‘American Sweatshop’ Movie Review: Cyber-Moderator Exposé Triggers And Sticks With You 

Photo from Brainstorm Media

From Jeremy Kibler

Before you go and complain about how awful your job might be, the daily grind of working as an Internet moderator seems crippling on one’s morality and mental health (not to mention eye strain and poor posture). That’s at least the way such a vocation is presented in American Sweatshop, a cautionary tale about online culture and its detached, desensitizing effect without being preachy. As written by Matthew Nemeth and directed by Uta Briesewitz, the film is most provocative and fascinating as a workplace exposé about the psychological toll of getting paid to watch than it is when shifting more into a justice-seeking tech thriller. Even so, American Sweatshop is still riveting. 

The always-charming Lili Reinhart takes on darker material in playing Daisy, a 25-year-old Floridian who works an office job as a content moderator. Day in and day out, she sits in front of a computer reviewing user-flagged video posts (porn, violence, animal cruelty, you name it) that violate the company’s guidelines. Each post is considered a “ticket,” but “nuance is key” in what differentiates between merely offensive content that can be approved and offensive content that needs to actually be reported and removed. When Daisy comes across one particularly violent video in which a creepy-looking man inflicts pain upon a woman chained to a bed, it disturbs her so much that she faints at her desk. Daisy wants to report the video to the police, but her German boss, ironically named Joy (icily played by Christiane Paul), won’t bring in the authorities, which would present consequences for the company. Naturally, Daisy won’t rest or remain sane until she finds the man responsible and confronts him.

Watching people watch videos all day does not sound inherently cinematic (that’s just our new normal in everyday life), but director Uta Briesewitz finds a way into making this profession compelling to watch. Daisy and her colleagues at the sterile, corporate Paladin office watch so no else has to, but they’re not censors, just overseers. As Daisy puts it, they’re the “first responders of the Internet,” promoting a safe space online. As it would be very easy for the film to have its cake and eat it too (i.e. condemning these videos but getting thrills out of said videos), Briesewitz doesn’t sensationalize any of the depravity but is very judicious in what she shows (sometimes in close-ups on Daisy’s eyes) and what she doesn’t show when effective sound design gets the job done effectively. 

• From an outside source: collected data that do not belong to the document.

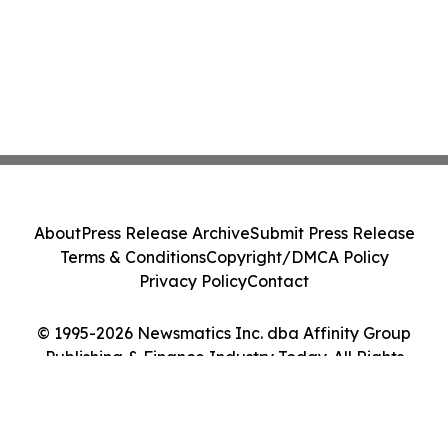
About
Press Release Archive
Submit Press Release
Terms & Conditions
Copyright/DMCA Policy
Privacy Policy
Contact
© 1995-2026 Newsmatics Inc. dba Affinity Group
Publishing & Finance Industry Today. All Rights
Reserved.
Cookie Settings / Your Privacy Choices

Daisy is written and acted with a backbone, and it is Lili Reinhart’s tough, engaging lead performance that remains the glue. The film fortunately finds a curiosity in Daisy and in giving her a voice. A first date provides some insight into why Daisy does what she does and why she isn’t able to pursue nursing. As a way to cope, decompress and possibly numb herself, Daisy not only gets high after work but sometimes even during work on her break. One key character turn, as impulsive and alcohol-induced as it is to be justified, strikes a little false in Daisy’s mental collapse, but Reinhart is commanding at every moment and makes the arc feel plausible.

The film is dotted with other personalities in Daisy’s colleagues as played by Daniela Melchior (The Suicide Squad), as feisty and unfazed Ava; Joel Fry (Cruella), as loud-mouthed wild card Bob; and Jeremy Ang Jones, as anxious, overqualified new guy Paul, who gets a truly poignant moment where he leaves work early after watching a rather trigging video and goes home to his dog. An entire film could have been made about this workspace, but Matthew Nemeth’s screenplay does eventually have to become a makeshift detective story as Daisy adopts a hero complex. Interrogating the reality of living online with a magnetic Lili Reinhart as our tour guide, American Sweatshop is hard to shake.

Rating: 3.5/5

American Sweatshop is currently in theaters.